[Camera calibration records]
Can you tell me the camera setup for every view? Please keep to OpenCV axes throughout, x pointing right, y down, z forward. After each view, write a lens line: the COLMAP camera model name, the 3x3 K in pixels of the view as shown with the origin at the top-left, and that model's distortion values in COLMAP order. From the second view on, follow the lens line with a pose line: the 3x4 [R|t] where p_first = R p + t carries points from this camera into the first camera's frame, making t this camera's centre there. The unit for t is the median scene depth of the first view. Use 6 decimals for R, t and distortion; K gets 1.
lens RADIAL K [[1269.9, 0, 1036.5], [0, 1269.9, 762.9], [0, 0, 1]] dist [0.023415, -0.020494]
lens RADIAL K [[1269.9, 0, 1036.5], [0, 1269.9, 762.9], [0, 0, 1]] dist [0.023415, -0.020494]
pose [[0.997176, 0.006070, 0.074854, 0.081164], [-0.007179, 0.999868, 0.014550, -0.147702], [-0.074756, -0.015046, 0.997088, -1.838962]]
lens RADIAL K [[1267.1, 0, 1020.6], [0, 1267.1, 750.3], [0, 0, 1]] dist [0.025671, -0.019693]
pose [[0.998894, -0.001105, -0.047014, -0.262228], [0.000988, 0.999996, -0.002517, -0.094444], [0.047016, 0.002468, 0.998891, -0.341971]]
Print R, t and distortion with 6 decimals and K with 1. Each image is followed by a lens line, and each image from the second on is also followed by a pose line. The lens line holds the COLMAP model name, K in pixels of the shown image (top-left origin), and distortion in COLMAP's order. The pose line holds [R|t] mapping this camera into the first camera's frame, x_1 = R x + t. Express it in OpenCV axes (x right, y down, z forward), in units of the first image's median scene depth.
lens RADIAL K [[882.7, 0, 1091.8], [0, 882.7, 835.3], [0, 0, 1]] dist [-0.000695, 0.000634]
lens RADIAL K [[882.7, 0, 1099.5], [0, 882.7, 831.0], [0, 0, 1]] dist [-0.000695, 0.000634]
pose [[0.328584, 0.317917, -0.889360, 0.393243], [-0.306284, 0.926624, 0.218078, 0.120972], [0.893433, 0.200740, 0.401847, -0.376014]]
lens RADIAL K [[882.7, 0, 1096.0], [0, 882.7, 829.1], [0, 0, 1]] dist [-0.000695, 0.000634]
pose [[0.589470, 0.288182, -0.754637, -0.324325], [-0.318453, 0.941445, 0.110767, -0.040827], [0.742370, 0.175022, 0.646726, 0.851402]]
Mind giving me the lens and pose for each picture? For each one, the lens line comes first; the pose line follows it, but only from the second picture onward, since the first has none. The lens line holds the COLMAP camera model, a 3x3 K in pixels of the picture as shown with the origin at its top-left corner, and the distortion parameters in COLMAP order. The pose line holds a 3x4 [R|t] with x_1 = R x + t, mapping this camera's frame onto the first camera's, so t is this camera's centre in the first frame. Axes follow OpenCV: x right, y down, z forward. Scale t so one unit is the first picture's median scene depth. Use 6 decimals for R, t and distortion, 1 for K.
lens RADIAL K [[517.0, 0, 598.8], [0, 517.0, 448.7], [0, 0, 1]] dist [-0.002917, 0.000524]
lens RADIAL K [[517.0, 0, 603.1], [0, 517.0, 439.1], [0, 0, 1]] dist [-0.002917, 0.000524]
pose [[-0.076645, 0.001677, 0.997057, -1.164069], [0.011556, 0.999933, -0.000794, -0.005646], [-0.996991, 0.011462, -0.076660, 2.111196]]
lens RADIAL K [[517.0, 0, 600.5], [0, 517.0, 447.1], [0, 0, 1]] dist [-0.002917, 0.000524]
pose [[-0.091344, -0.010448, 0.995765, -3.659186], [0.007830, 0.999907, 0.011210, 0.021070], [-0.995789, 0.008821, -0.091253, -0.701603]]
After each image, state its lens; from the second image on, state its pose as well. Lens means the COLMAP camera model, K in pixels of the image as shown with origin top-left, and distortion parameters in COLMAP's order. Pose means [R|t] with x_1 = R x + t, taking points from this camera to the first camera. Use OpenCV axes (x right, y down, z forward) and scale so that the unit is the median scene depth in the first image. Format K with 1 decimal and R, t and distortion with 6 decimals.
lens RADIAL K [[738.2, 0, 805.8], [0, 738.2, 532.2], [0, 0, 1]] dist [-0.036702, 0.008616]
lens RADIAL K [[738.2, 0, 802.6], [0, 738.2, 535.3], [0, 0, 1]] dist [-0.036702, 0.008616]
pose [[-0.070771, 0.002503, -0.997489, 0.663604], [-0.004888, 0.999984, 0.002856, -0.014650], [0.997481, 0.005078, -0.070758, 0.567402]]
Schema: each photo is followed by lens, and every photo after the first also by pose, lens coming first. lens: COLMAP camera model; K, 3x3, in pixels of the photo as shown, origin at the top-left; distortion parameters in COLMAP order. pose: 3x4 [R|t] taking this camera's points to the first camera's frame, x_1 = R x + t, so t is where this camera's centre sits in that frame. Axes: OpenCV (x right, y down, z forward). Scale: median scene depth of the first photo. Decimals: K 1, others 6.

INSTRUCTIONS TO FOLLOW: Please render only the part of the records starting at their beginning and ending at the line that contains "-0.015046, 0.997088, -1.838962]]" as a numbered list, leaving out blank lines.

RESPONSE FOR THIS EXERCISE:
1. Can you tell me the camera setup for every view? Please keep to OpenCV axes throughout, x pointing right, y down, z forward. After each view, write a lens line: the COLMAP camera model name, the 3x3 K in pixels of the view as shown with the origin at the top-left, and that model's distortion values in COLMAP order. From the second view on, follow the lens line with a pose line: the 3x4 [R|t] where p_first = R p + t carries points from this camera into the first camera's frame, making t this camera's centre there. The unit for t is the median scene depth of the first view. Use 6 decimals for R, t and distortion; K gets 1.
2. lens RADIAL K [[1269.9, 0, 1036.5], [0, 1269.9, 762.9], [0, 0, 1]] dist [0.023415, -0.020494]
3. lens RADIAL K [[1269.9, 0, 1036.5], [0, 1269.9, 762.9], [0, 0, 1]] dist [0.023415, -0.020494]
4. pose [[0.997176, 0.006070, 0.074854, 0.081164], [-0.007179, 0.999868, 0.014550, -0.147702], [-0.074756, -0.015046, 0.997088, -1.838962]]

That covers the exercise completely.